### ACTIVITY
Copy out the part of the hiking journal that starts with "Anyway, I went" and ends with "Whariwharangi = 10km)", switching "snorkeling" to "swimming".

### SELECTED PASSAGE
Anyway, I went snorkeling for awhile in the fresh ocean water to sooth my achey muscles then took a freezing cold shower fresh water shower.
At this moment I feel so extremely happy and glad that I'm on this journey, even though I'm currently being eaten alive by sandflys.


 25 Jan
Awaroa to Whariwharangi Bay Camp --> 16.5km
(Awaroa to Totaranue = 6.5km & Totaranui to Whariwharangi = 10km)
What a day!  I really pushed myself today, hiking about 17km descending down to golden beaches and ascending up through native bush for some Wow! views.  The blisters on my toes are not thanking me, but I'm glad I did.  I completed most the it alone, with Priscilla accompanying me for 6km until she turned off to join up with her boyfriend.  I am so tired, satisfied and happy.  Tomorrow is my last day on the track.  It's honestly really hard to focus right now I'm just buzzing from the events of today and these last few days.  Let me skip to my favorite experience.

Earlier I decided to hike an extra hour to this point where a seal colony was rumored to inhabit.  As I rounded a curve I could hear them before I saw them.  Squeaks and squeals and growls of all sorts.  From the cliff's rock edge I spotted one, then two, then four little pups playing happily in a rock pool.  From my lofty perch they looked more like shiny slugs then seals.  So I ditched my pack and took a narrow, steep and only remotely sketchy path down to the lighthouse and rock outcropping below.  I spotted a mother and pup sunning themselves about 50 meters away.  Not wanting to disturb them and rather enjoying the sun and surf myself, I sat down and took it all in.  The drastic, bare faced cliffs, the jade and sapphire waters, the sun on my face, all of it.  Just then I heard an all to familiar noise.  Like Marli when she gets a little too involved in tug-o-war.  Playful but attention grabbing growls.  I peeked down between two rocks and to my joy and amazement appeared four little writhing bodies.  It was tiny seal pups playing in a rock pool!  They didn't notice me for a while, but were so close I could have reached down and touched their little puppy noses!  And so small and young!  Must be less than a month old.  There I sat, an undetected observer, witnessing the pure beauty.  Frolicking seal babies, so happy to just be.  No fears of sharks or orcas.  Just playing with one another for the sake of being alive.  How special these moments are to me.  Even if these pups are spotted again by human eyes, there in that place, in that moment, they will always exist and be a completely singular, sacred experience that only I can share with myself forever.  Their big, sparkly eyes and innocent exuberance free to live on in my memory as long as I keep it there.

### SOURCE MATERIAL
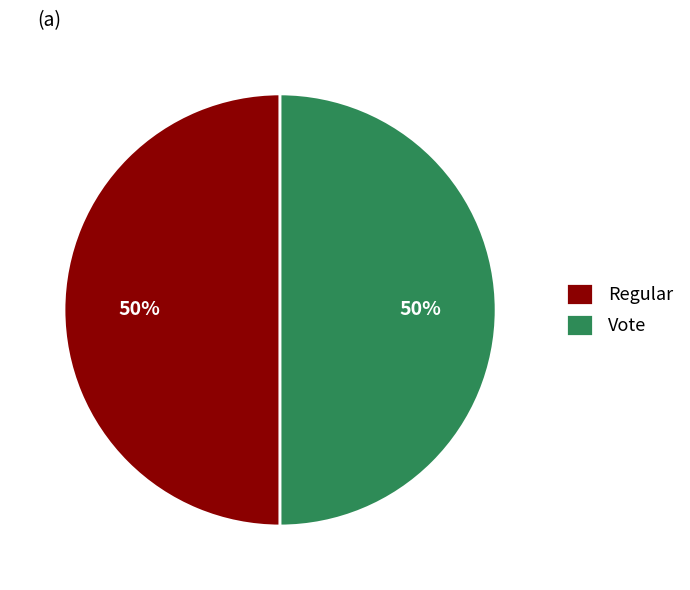

Do Vote and Regular together represent more than half of the pie?

Yes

### THE ANSWER
Anyway, I went swimming for awhile in the fresh ocean water to sooth my achey muscles then took a freezing cold shower fresh water shower.
At this moment I feel so extremely happy and glad that I'm on this journey, even though I'm currently being eaten alive by sandflys.


 25 Jan
Awaroa to Whariwharangi Bay Camp --> 16.5km
(Awaroa to Totaranue = 6.5km & Totaranui to Whariwharangi = 10km)